Excerpt provided »

The Parties intend, for U.S. federal income tax purposes, that the Merger will qualify as a "reorganization" within the meaning of Section 368(a) of the Internal Revenue Code of 1986, as amended, and that the Merger Agreement was adopted as a plan of reorganization within the meaning of Treasury Regulations Section 1.368-2(g).

The foregoing description of the Merger Agreement is qualified in its entirety by reference to the full text of the Merger Agreement, a copy of which is filed as Exhibit 2.1 and is incorporated herein by reference.

Provided data »
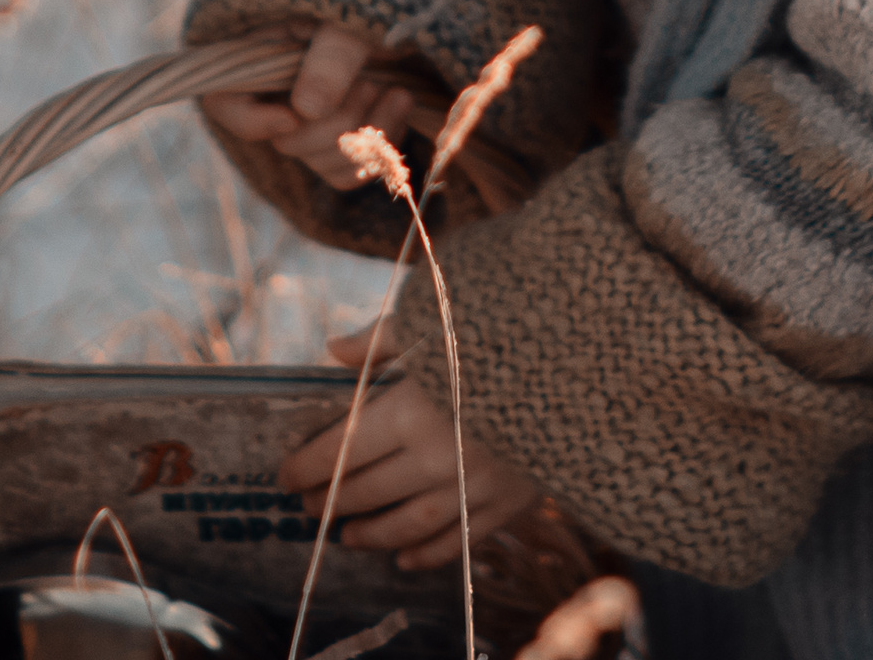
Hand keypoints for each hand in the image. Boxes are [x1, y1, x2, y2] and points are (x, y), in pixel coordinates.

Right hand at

Prompt 1 » Print the part of the merger excerpt that opens with the words containing "The Parties intend, for" and closes with "herein by reference.".
Prompt 2 » Carry on writing the merger excerpt, starting right after its final sentence.
The data come from a different source than the merger excerpt.

Written answer 1 »
The Parties intend, for U.S. federal income tax purposes, that the Merger will qualify as a "reorganization" within the meaning of Section 368(a) of the Internal Revenue Code of 1986, as amended, and that the Merger Agreement was adopted as a plan of reorganization within the meaning of Treasury Regulations Section 1.368-2(g).

The foregoing description of the Merger Agreement is qualified in its entirety by reference to the full text of the Merger Agreement, a copy of which is filed as Exhibit 2.1 and is incorporated herein by reference.

Written answer 2 »
Amendment No. 1 to Two Trees Merger Agreement

On February 16, 2023, the Company, Merger Sub and Two Trees entered into Amendment No. 1 to Merger Agreement ("Amendment No. 1"). Pursuant to the terms of Amendment No. 1, the Merger Agreement was amended to reflect Two Trees' authorized, issued and outstanding capital stock as of the effective date of the Merger Agreement, which capital stock consisted of 15,000,000 shares of common stock, par value $0.0001 per share, of which 9,999,604.69 shares were issued and outstanding as of the effective date of the Merger Agreement, and 3,529,500 shares of preferred stock, par value $0.0001 per share, of which 2,045,672.16 shares were issued and outstanding as of the effective date of the Merger Agreement. In addition, pursuant to the terms of Amendment No. 1, the Merger Agreement was amended to replace Mr. Ragazzo with James Cassidy, Two Trees' Chairman of the Board as the party to indemnify the Company for certain breaches of the representations and warranties of Two Trees.

Except as set forth in Amendment No. 1, the Merger Agreement remains in full force and effect.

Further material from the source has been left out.